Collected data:
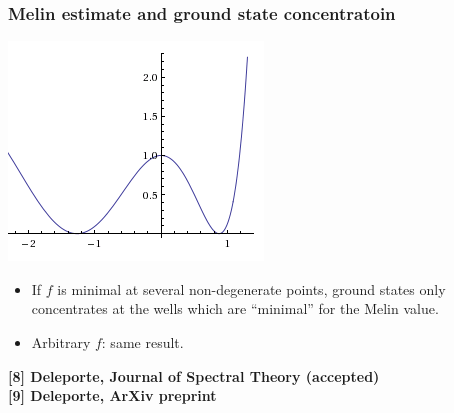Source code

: \documentclass[mathserif]{beamer}
\begin{document}
\begin{frame}
  \frametitle{Melin estimate and ground state concentratoin}
  \begin{minipage}[l]{0.3\linewidth}\vspace{1em}
    \includegraphics[width=\linewidth]{wells.png}\\
  \end{minipage}
  \begin{minipage}[r]{0.65\linewidth}
    \begin{itemize}
    \item If $f$ is minimal at several non-degenerate points, ground
      states only concentrates at the wells which are ``minimal'' for
      the Melin value.\vspace{1em}
    \item<2-> Arbitrary $f$: same result. 
    \end{itemize}
  \end{minipage}

  \vspace{1.7em}

\footnotesize{{\bfseries [8] Deleporte, Journal of Spectral Theory
    (accepted)}\\{\bfseries [9] Deleporte, ArXiv preprint}}
\end{frame}
\end{document}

→ EXERCISE BRIEF
Copy every line in the entries above that has the string "minimal" in it.

→ RESULT
    \item If $f$ is minimal at several non-degenerate points, ground
      states only concentrates at the wells which are ``minimal'' for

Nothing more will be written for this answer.